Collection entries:
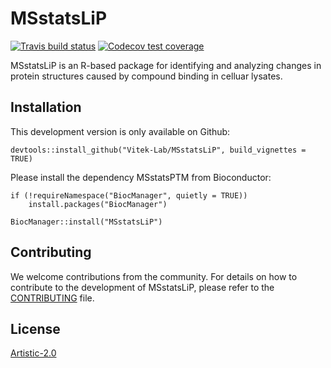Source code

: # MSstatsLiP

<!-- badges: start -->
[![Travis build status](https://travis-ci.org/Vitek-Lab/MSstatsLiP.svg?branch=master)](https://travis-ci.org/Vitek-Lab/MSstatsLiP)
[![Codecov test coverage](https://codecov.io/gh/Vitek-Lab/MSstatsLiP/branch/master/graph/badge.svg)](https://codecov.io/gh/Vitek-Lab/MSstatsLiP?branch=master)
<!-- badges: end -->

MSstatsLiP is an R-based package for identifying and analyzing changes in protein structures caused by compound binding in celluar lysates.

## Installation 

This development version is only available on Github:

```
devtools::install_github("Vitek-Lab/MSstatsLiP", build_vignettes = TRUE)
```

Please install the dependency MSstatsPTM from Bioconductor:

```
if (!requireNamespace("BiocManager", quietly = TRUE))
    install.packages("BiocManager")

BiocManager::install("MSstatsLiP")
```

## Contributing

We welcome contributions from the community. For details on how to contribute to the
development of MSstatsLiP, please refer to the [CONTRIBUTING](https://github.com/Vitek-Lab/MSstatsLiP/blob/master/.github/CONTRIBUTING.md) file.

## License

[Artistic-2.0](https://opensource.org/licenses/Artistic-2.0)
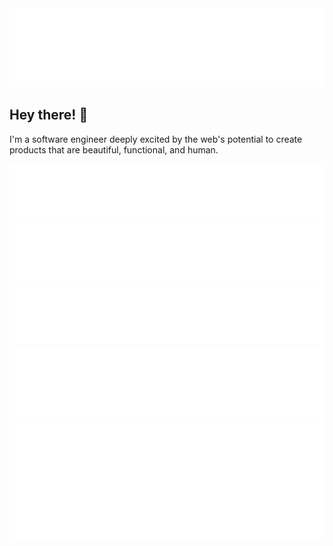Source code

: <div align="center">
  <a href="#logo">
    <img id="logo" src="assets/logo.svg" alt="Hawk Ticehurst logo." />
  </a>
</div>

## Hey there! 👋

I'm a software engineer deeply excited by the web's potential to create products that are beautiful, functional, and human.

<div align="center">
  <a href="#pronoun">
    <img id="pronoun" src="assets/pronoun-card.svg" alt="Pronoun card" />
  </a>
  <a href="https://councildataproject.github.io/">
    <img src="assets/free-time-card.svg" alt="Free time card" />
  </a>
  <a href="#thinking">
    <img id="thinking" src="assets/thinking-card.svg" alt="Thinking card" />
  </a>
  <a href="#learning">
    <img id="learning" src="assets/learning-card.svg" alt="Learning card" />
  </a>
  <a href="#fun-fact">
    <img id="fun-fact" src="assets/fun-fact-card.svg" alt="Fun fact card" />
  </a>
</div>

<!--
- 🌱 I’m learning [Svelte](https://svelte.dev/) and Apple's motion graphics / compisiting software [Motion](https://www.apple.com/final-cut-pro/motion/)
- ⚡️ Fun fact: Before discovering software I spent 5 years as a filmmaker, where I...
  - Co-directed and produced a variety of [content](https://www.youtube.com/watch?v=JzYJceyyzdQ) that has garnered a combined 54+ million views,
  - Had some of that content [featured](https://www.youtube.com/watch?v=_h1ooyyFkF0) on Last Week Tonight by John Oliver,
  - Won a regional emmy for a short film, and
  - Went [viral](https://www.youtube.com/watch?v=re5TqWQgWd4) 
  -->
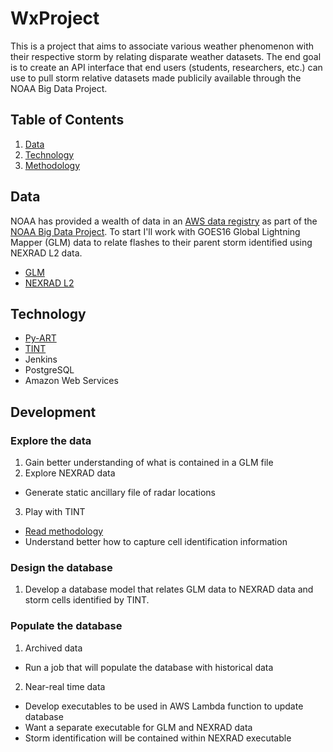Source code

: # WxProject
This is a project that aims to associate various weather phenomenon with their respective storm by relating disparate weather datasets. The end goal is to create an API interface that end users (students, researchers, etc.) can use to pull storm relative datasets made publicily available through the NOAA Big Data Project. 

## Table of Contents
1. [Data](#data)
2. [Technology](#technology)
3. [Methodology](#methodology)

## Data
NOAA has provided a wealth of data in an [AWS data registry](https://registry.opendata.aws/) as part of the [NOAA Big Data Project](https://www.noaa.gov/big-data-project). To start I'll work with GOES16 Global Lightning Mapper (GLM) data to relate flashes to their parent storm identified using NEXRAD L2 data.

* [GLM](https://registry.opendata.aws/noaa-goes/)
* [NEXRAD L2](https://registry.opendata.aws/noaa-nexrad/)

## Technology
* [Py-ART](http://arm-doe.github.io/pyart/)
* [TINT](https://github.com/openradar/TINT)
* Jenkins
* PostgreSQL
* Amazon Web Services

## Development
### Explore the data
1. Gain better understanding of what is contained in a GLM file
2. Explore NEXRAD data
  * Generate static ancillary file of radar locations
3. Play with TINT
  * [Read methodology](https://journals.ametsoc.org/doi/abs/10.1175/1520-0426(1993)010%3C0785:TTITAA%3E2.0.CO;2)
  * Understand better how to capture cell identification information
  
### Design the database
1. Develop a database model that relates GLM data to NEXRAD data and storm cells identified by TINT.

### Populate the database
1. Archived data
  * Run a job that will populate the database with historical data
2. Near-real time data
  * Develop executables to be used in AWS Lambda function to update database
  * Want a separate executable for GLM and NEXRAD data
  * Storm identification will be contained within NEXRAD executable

■ PROBLEM DESCRIPTION
When you reproduce the data shown above, keep each line exact and omit every picture.

■ OUTPUT OF THE EXERCISE
Source code

: # MSstatsLiP

<!-- badges: start -->
[![Travis build status](https://travis-ci.org/Vitek-Lab/MSstatsLiP.svg?branch=master)](https://travis-ci.org/Vitek-Lab/MSstatsLiP)
[![Codecov test coverage](https://codecov.io/gh/Vitek-Lab/MSstatsLiP/branch/master/graph/badge.svg)](https://codecov.io/gh/Vitek-Lab/MSstatsLiP?branch=master)
<!-- badges: end -->

MSstatsLiP is an R-based package for identifying and analyzing changes in protein structures caused by compound binding in celluar lysates.

## Installation 

This development version is only available on Github:

```
devtools::install_github("Vitek-Lab/MSstatsLiP", build_vignettes = TRUE)
```

Please install the dependency MSstatsPTM from Bioconductor:

```
if (!requireNamespace("BiocManager", quietly = TRUE))
    install.packages("BiocManager")

BiocManager::install("MSstatsLiP")
```

## Contributing

We welcome contributions from the community. For details on how to contribute to the
development of MSstatsLiP, please refer to the [CONTRIBUTING](https://github.com/Vitek-Lab/MSstatsLiP/blob/master/.github/CONTRIBUTING.md) file.

## License

[Artistic-2.0](https://opensource.org/licenses/Artistic-2.0)
Source code

: <div align="center">
  <a href="#logo">
    <img id="logo" src="assets/logo.svg" alt="Hawk Ticehurst logo." />
  </a>
</div>

## Hey there! 👋

I'm a software engineer deeply excited by the web's potential to create products that are beautiful, functional, and human.

<div align="center">
  <a href="#pronoun">
    <img id="pronoun" src="assets/pronoun-card.svg" alt="Pronoun card" />
  </a>
  <a href="https://councildataproject.github.io/">
    <img src="assets/free-time-card.svg" alt="Free time card" />
  </a>
  <a href="#thinking">
    <img id="thinking" src="assets/thinking-card.svg" alt="Thinking card" />
  </a>
  <a href="#learning">
    <img id="learning" src="assets/learning-card.svg" alt="Learning card" />
  </a>
  <a href="#fun-fact">
    <img id="fun-fact" src="assets/fun-fact-card.svg" alt="Fun fact card" />
  </a>
</div>

<!--
- 🌱 I’m learning [Svelte](https://svelte.dev/) and Apple's motion graphics / compisiting software [Motion](https://www.apple.com/final-cut-pro/motion/)
- ⚡️ Fun fact: Before discovering software I spent 5 years as a filmmaker, where I...
  - Co-directed and produced a variety of [content](https://www.youtube.com/watch?v=JzYJceyyzdQ) that has garnered a combined 54+ million views,
  - Had some of that content [featured](https://www.youtube.com/watch?v=_h1ooyyFkF0) on Last Week Tonight by John Oliver,
  - Won a regional emmy for a short film, and
  - Went [viral](https://www.youtube.com/watch?v=re5TqWQgWd4) 
  -->
Source code

: # WxProject
This is a project that aims to associate various weather phenomenon with their respective storm by relating disparate weather datasets. The end goal is to create an API interface that end users (students, researchers, etc.) can use to pull storm relative datasets made publicily available through the NOAA Big Data Project. 

## Table of Contents
1. [Data](#data)
2. [Technology](#technology)
3. [Methodology](#methodology)

## Data
NOAA has provided a wealth of data in an [AWS data registry](https://registry.opendata.aws/) as part of the [NOAA Big Data Project](https://www.noaa.gov/big-data-project). To start I'll work with GOES16 Global Lightning Mapper (GLM) data to relate flashes to their parent storm identified using NEXRAD L2 data.

* [GLM](https://registry.opendata.aws/noaa-goes/)
* [NEXRAD L2](https://registry.opendata.aws/noaa-nexrad/)

## Technology
* [Py-ART](http://arm-doe.github.io/pyart/)
* [TINT](https://github.com/openradar/TINT)
* Jenkins
* PostgreSQL
* Amazon Web Services

## Development
### Explore the data
1. Gain better understanding of what is contained in a GLM file
2. Explore NEXRAD data
  * Generate static ancillary file of radar locations
3. Play with TINT
  * [Read methodology](https://journals.ametsoc.org/doi/abs/10.1175/1520-0426(1993)010%3C0785:TTITAA%3E2.0.CO;2)
  * Understand better how to capture cell identification information
  
### Design the database
1. Develop a database model that relates GLM data to NEXRAD data and storm cells identified by TINT.

### Populate the database
1. Archived data
  * Run a job that will populate the database with historical data
2. Near-real time data
  * Develop executables to be used in AWS Lambda function to update database
  * Want a separate executable for GLM and NEXRAD data
  * Storm identification will be contained within NEXRAD executable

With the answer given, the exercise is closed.